Instructions for the task => Copy the text lines of the records below word for word, leaving out the pictures.

Extracted material =>
=== Begin Enclosure ===
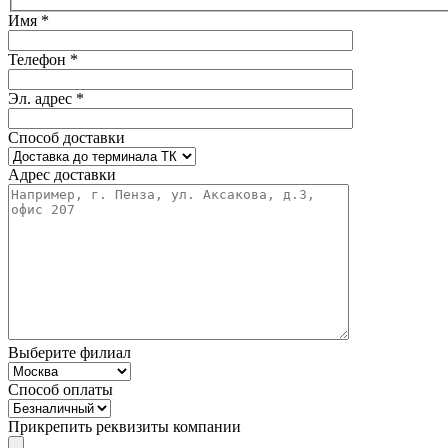
Имя *
Телефон *
Эл. адрес *
Способ доставки
Адрес доставки
Выберите филиал
Способ оплаты
Прикрепить реквизиты компании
=== End Enclosure ===
Reply =>
Имя *
Телефон *
Эл. адрес *
Способ доставки
Адрес доставки
Выберите филиал
Способ оплаты
Прикрепить реквизиты компании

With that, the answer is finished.